## Data rows
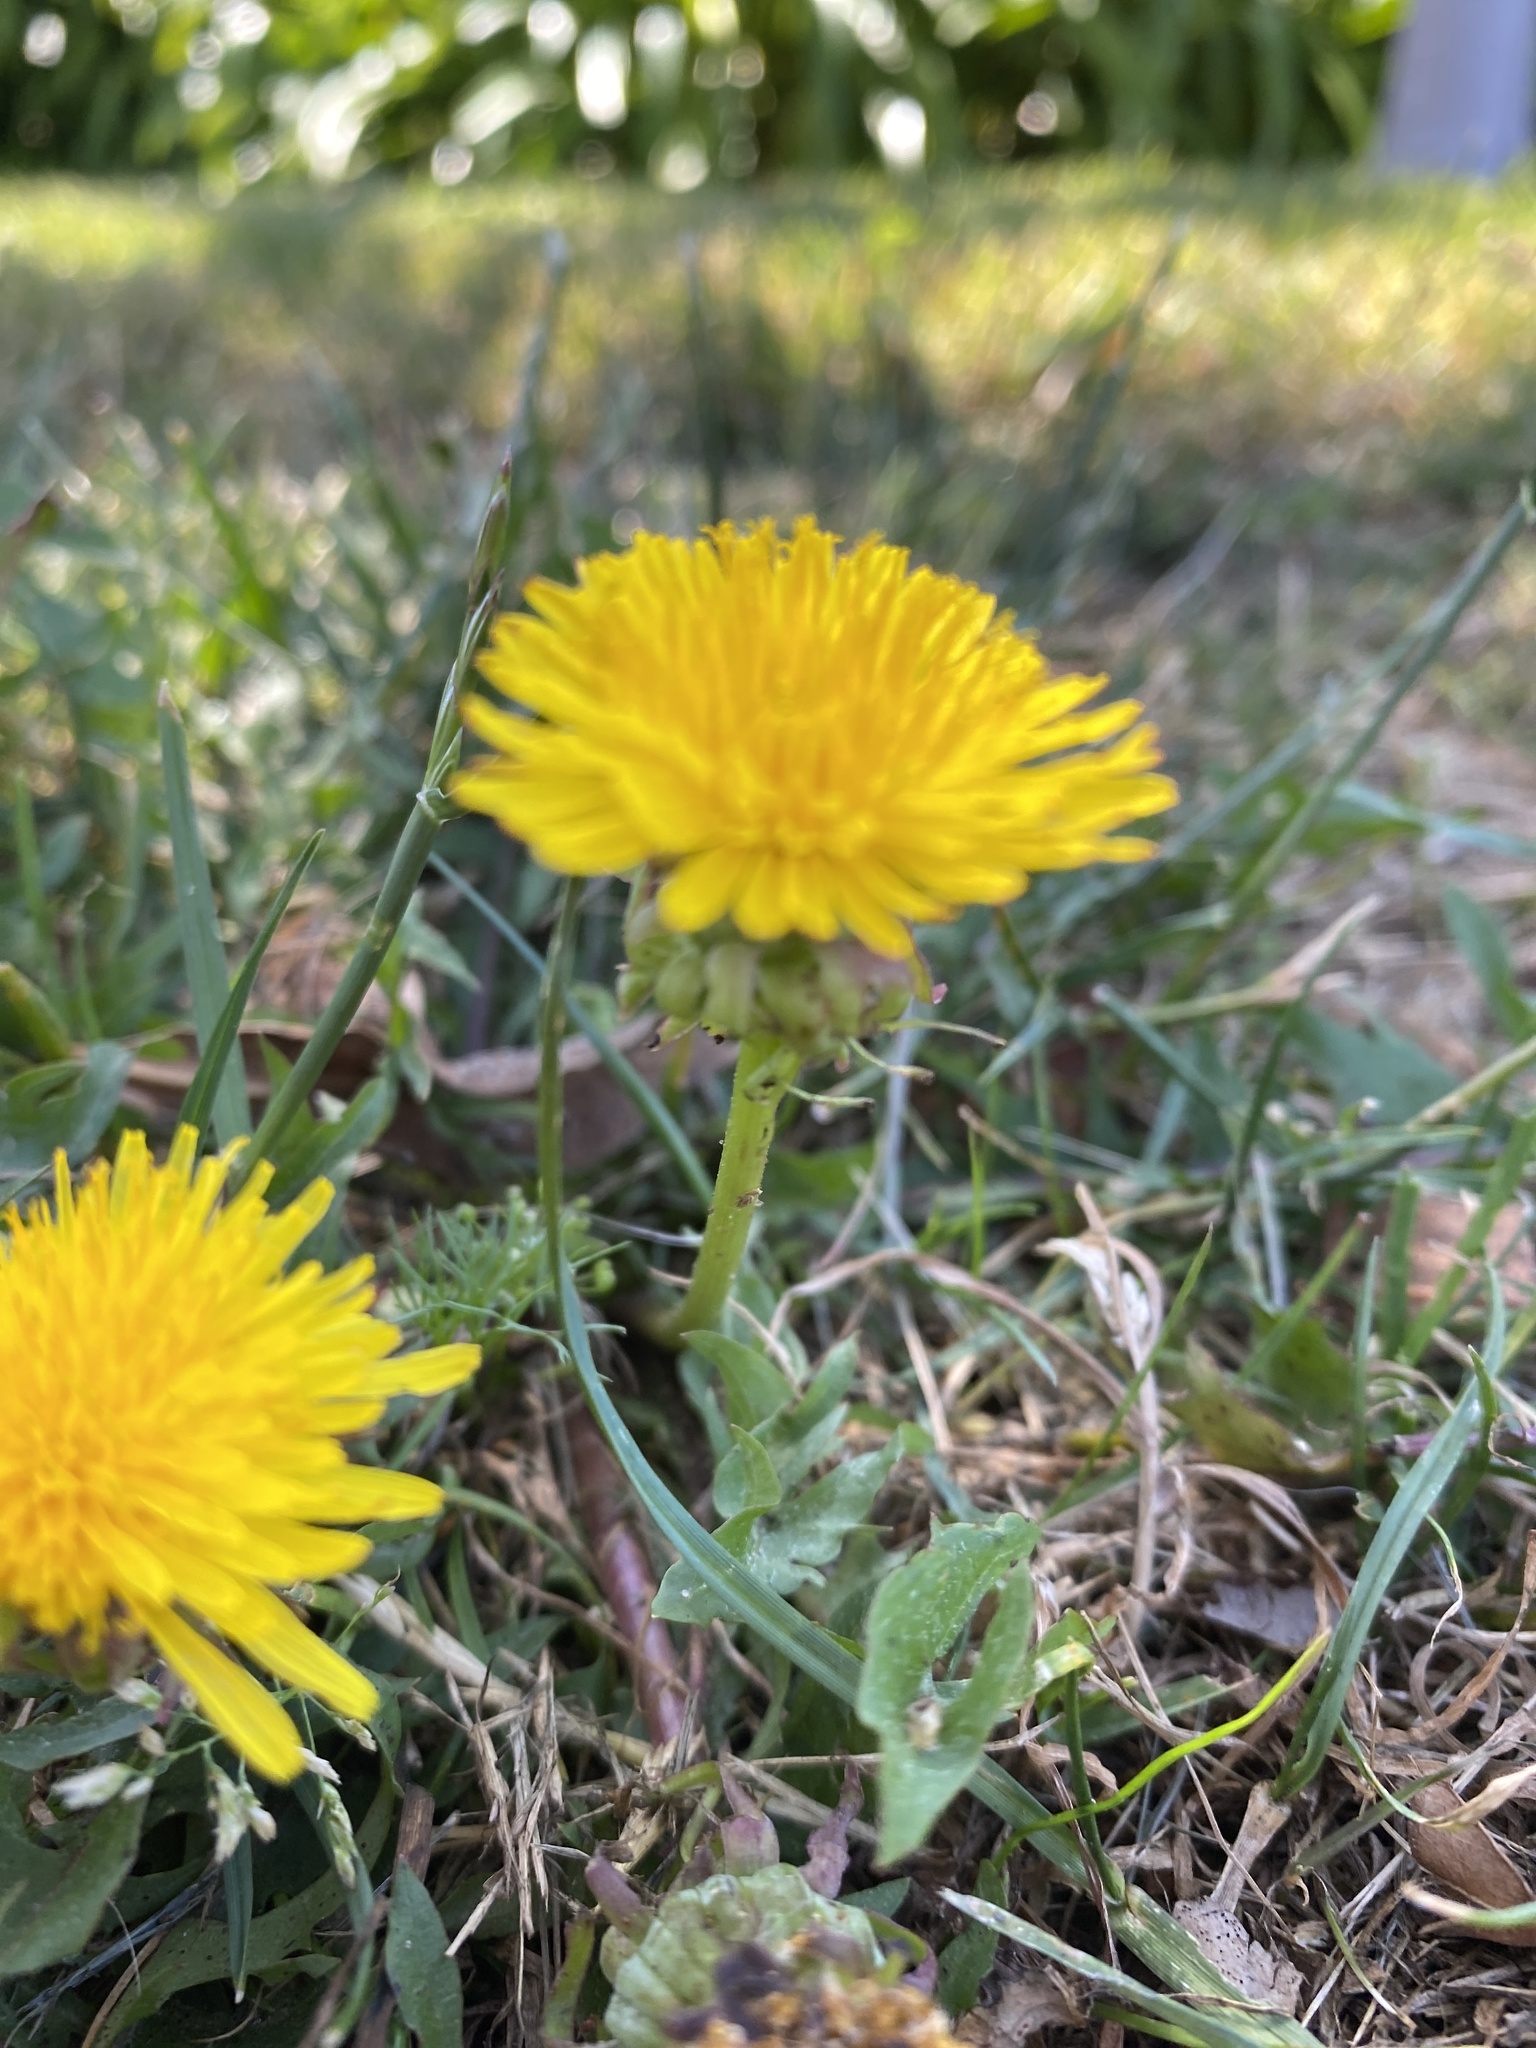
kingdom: Plantae
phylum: Tracheophyta
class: Magnoliopsida
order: Asterales
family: Asteraceae
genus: Taraxacum
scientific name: Taraxacum officinale
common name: Common dandelion
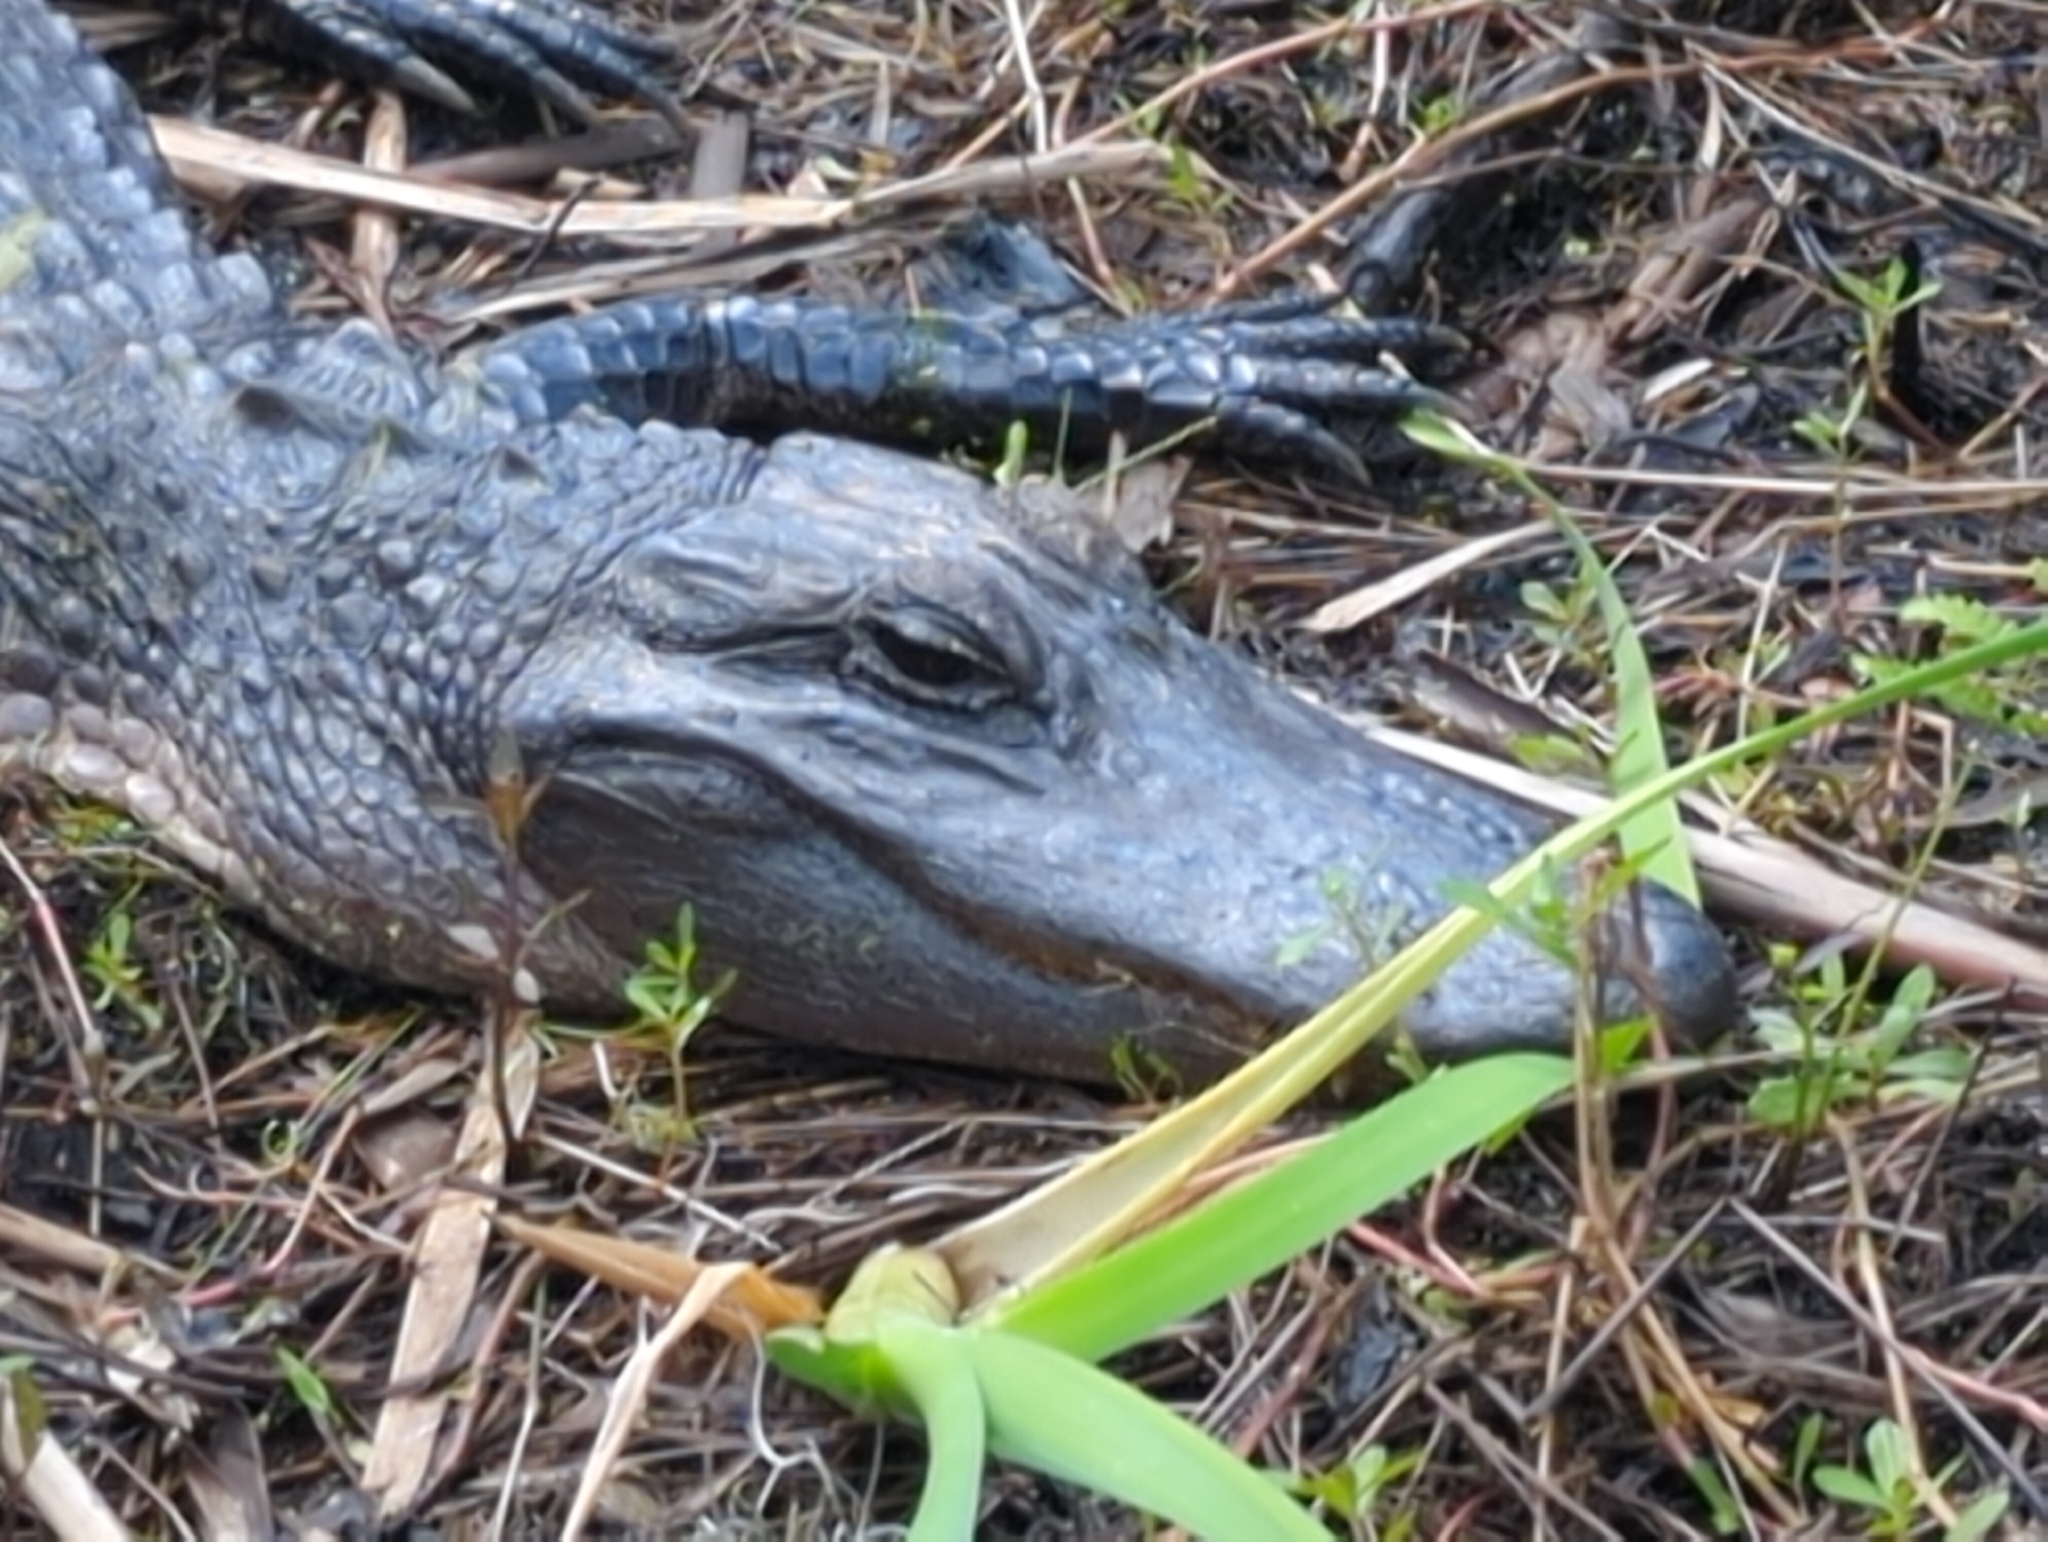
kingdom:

## Problem description
Revise the lines above so that each "common name" reads "vernacular name" and nothing else changes. Leave the pictures out.

## Answer
kingdom: Plantae
phylum: Tracheophyta
class: Magnoliopsida
order: Asterales
family: Asteraceae
genus: Taraxacum
scientific name: Taraxacum officinale
vernacular name: Common dandelion
kingdom:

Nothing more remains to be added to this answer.